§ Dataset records
---
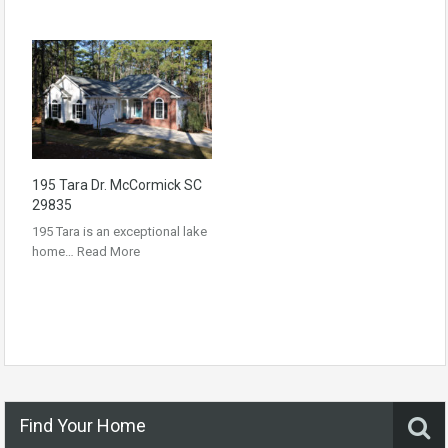
195 Tara Dr. McCormick SC
29835
195 Tara is an exceptional lake
home…
Read More
Find Your Home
---
Can you recast every text line from the records above as a numbered list, skipping blank lines and leaving the pictures out?

1. 195 Tara Dr. McCormick SC
2. 29835
3. 195 Tara is an exceptional lake
4. home…
5. Read More
6. Find Your Home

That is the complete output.